Retype the material from the line containing "How many segments does this pie chart have?" up to and including the line containing "To the nearest", keeping every character unchanged.

** Extracted records **
---*---

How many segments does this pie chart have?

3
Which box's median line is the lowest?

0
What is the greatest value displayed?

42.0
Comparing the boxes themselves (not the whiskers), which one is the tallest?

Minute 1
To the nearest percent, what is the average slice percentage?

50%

---*---

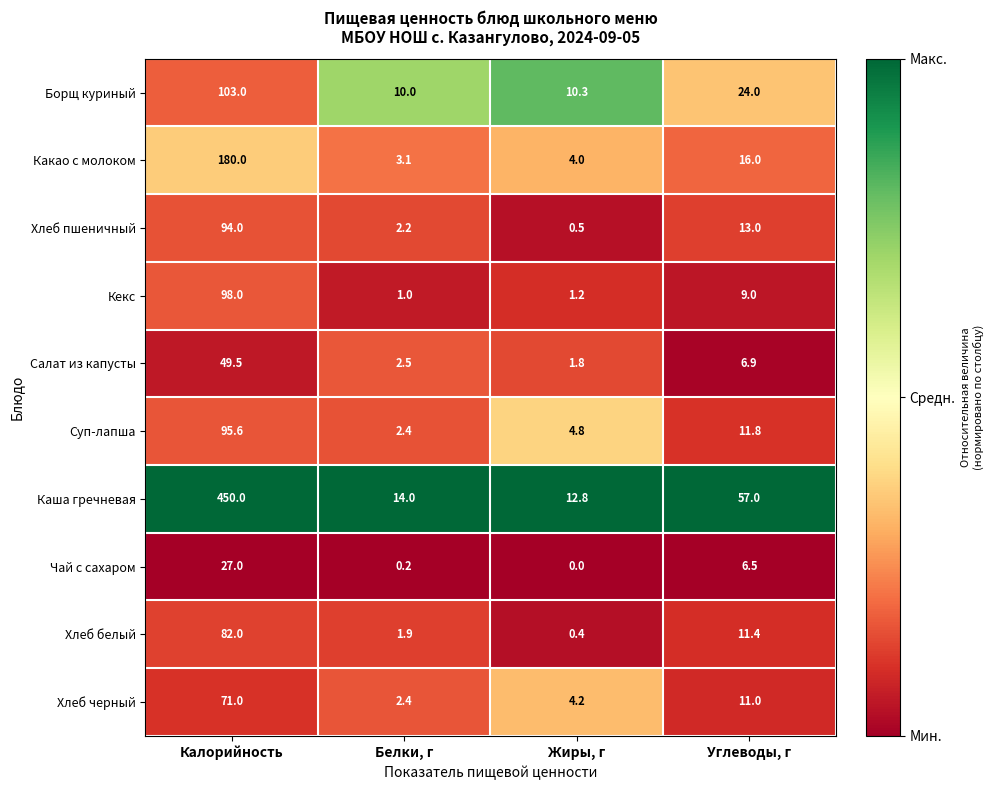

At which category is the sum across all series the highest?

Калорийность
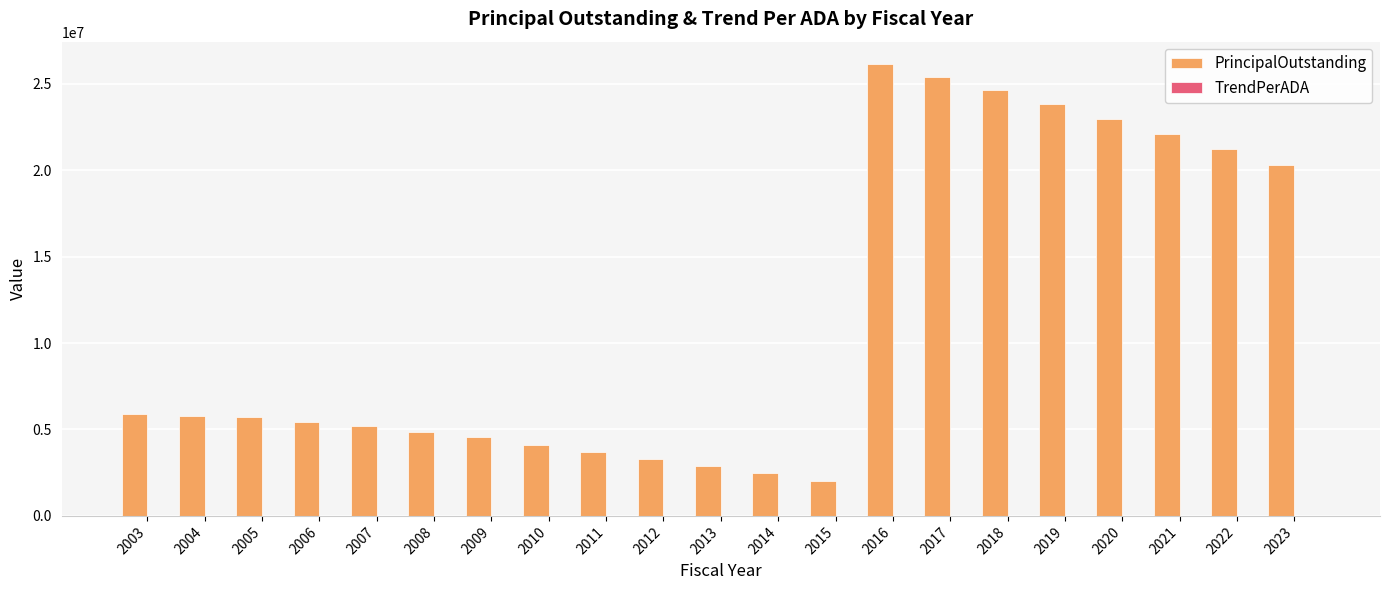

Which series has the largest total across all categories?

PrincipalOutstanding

---*---

** Problem solution **
How many segments does this pie chart have?

3
Which box's median line is the lowest?

0
What is the greatest value displayed?

42.0
Comparing the boxes themselves (not the whiskers), which one is the tallest?

Minute 1
To the nearest percent, what is the average slice percentage?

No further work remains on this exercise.